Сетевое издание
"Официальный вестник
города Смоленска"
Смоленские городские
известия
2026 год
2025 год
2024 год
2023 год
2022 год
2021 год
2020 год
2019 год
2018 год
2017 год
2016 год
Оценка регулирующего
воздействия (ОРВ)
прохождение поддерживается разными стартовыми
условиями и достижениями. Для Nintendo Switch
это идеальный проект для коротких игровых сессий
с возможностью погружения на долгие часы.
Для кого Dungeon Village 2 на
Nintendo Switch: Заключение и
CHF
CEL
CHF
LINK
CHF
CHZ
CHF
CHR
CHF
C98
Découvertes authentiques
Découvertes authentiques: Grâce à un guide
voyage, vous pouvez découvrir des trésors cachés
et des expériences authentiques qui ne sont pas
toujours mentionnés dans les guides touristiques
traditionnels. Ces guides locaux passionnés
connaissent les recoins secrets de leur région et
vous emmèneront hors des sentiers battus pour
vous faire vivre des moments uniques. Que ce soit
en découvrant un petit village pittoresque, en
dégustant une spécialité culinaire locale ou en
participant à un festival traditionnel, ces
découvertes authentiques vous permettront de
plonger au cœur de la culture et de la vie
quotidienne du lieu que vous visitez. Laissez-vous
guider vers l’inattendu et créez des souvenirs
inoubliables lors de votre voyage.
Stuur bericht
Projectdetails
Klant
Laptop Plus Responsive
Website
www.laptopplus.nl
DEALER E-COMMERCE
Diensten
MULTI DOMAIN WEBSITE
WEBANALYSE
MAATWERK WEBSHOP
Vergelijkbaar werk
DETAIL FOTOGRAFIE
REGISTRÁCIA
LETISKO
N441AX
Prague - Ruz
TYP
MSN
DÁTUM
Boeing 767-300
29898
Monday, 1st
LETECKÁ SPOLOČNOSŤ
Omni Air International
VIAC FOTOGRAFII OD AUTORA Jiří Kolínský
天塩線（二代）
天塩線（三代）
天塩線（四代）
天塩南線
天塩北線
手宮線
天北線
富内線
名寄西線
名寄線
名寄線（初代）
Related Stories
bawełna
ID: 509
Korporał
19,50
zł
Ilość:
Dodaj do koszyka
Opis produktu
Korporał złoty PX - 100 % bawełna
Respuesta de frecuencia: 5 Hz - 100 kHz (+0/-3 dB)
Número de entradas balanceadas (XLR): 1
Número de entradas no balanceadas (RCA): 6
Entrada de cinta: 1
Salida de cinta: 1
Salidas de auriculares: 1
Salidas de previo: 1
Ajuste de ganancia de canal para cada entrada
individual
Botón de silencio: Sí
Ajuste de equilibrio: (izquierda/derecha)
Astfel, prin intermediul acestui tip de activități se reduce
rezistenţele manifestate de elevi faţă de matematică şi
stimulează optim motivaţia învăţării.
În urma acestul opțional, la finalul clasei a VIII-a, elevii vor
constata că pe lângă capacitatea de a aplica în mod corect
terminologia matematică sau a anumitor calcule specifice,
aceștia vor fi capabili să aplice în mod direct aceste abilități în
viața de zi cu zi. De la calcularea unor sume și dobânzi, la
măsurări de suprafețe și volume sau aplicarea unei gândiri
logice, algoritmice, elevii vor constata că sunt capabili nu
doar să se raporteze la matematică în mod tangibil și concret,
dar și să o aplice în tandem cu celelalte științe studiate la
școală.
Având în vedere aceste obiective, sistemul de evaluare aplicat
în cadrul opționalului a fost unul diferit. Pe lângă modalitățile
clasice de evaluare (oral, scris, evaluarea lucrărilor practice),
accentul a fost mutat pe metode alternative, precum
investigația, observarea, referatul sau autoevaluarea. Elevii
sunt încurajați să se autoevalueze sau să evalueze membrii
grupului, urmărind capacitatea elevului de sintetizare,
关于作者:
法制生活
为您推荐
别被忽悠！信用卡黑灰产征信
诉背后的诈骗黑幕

__Task directions__: Set out the lines from all the rows above as a single numbered list, one line per item, leaving out any blank lines.

__Output of the exercise__:
1. Сетевое издание
2. "Официальный вестник
3. города Смоленска"
4. Смоленские городские
5. известия
6. 2026 год
7. 2025 год
8. 2024 год
9. 2023 год
10. 2022 год
11. 2021 год
12. 2020 год
13. 2019 год
14. 2018 год
15. 2017 год
16. 2016 год
17. Оценка регулирующего
18. воздействия (ОРВ)
19. прохождение поддерживается разными стартовыми
20. условиями и достижениями. Для Nintendo Switch
21. это идеальный проект для коротких игровых сессий
22. с возможностью погружения на долгие часы.
23. Для кого Dungeon Village 2 на
24. Nintendo Switch: Заключение и
25. CHF
26. CEL
27. CHF
28. LINK
29. CHF
30. CHZ
31. CHF
32. CHR
33. CHF
34. C98
35. Découvertes authentiques
36. Découvertes authentiques: Grâce à un guide
37. voyage, vous pouvez découvrir des trésors cachés
38. et des expériences authentiques qui ne sont pas
39. toujours mentionnés dans les guides touristiques
40. traditionnels. Ces guides locaux passionnés
41. connaissent les recoins secrets de leur région et
42. vous emmèneront hors des sentiers battus pour
43. vous faire vivre des moments uniques. Que ce soit
44. en découvrant un petit village pittoresque, en
45. dégustant une spécialité culinaire locale ou en
46. participant à un festival traditionnel, ces
47. découvertes authentiques vous permettront de
48. plonger au cœur de la culture et de la vie
49. quotidienne du lieu que vous visitez. Laissez-vous
50. guider vers l’inattendu et créez des souvenirs
51. inoubliables lors de votre voyage.
52. Stuur bericht
53. Projectdetails
54. Klant
55. Laptop Plus Responsive
56. Website
57. www.laptopplus.nl
58. DEALER E-COMMERCE
59. Diensten
60. MULTI DOMAIN WEBSITE
61. WEBANALYSE
62. MAATWERK WEBSHOP
63. Vergelijkbaar werk
64. DETAIL FOTOGRAFIE
65. REGISTRÁCIA
66. LETISKO
67. N441AX
68. Prague - Ruz
69. TYP
70. MSN
71. DÁTUM
72. Boeing 767-300
73. 29898
74. Monday, 1st
75. LETECKÁ SPOLOČNOSŤ
76. Omni Air International
77. VIAC FOTOGRAFII OD AUTORA Jiří Kolínský
78. 天塩線（二代）
79. 天塩線（三代）
80. 天塩線（四代）
81. 天塩南線
82. 天塩北線
83. 手宮線
84. 天北線
85. 富内線
86. 名寄西線
87. 名寄線
88. 名寄線（初代）
89. Related Stories
90. bawełna
91. ID: 509
92. Korporał
93. 19,50
94. zł
95. Ilość:
96. Dodaj do koszyka
97. Opis produktu
98. Korporał złoty PX - 100 % bawełna
99. Respuesta de frecuencia: 5 Hz - 100 kHz (+0/-3 dB)
100. Número de entradas balanceadas (XLR): 1
101. Número de entradas no balanceadas (RCA): 6
102. Entrada de cinta: 1
103. Salida de cinta: 1
104. Salidas de auriculares: 1
105. Salidas de previo: 1
106. Ajuste de ganancia de canal para cada entrada
107. individual
108. Botón de silencio: Sí
109. Ajuste de equilibrio: (izquierda/derecha)
110. Astfel, prin intermediul acestui tip de activități se reduce
111. rezistenţele manifestate de elevi faţă de matematică şi
112. stimulează optim motivaţia învăţării.
113. În urma acestul opțional, la finalul clasei a VIII-a, elevii vor
114. constata că pe lângă capacitatea de a aplica în mod corect
115. terminologia matematică sau a anumitor calcule specifice,
116. aceștia vor fi capabili să aplice în mod direct aceste abilități în
117. viața de zi cu zi. De la calcularea unor sume și dobânzi, la
118. măsurări de suprafețe și volume sau aplicarea unei gândiri
119. logice, algoritmice, elevii vor constata că sunt capabili nu
120. doar să se raporteze la matematică în mod tangibil și concret,
121. dar și să o aplice în tandem cu celelalte științe studiate la
122. școală.
123. Având în vedere aceste obiective, sistemul de evaluare aplicat
124. în cadrul opționalului a fost unul diferit. Pe lângă modalitățile
125. clasice de evaluare (oral, scris, evaluarea lucrărilor practice),
126. accentul a fost mutat pe metode alternative, precum
127. investigația, observarea, referatul sau autoevaluarea. Elevii
128. sunt încurajați să se autoevalueze sau să evalueze membrii
129. grupului, urmărind capacitatea elevului de sintetizare,
130. 关于作者:
131. 法制生活
132. 为您推荐
133. 别被忽悠！信用卡黑灰产征信
134. 诉背后的诈骗黑幕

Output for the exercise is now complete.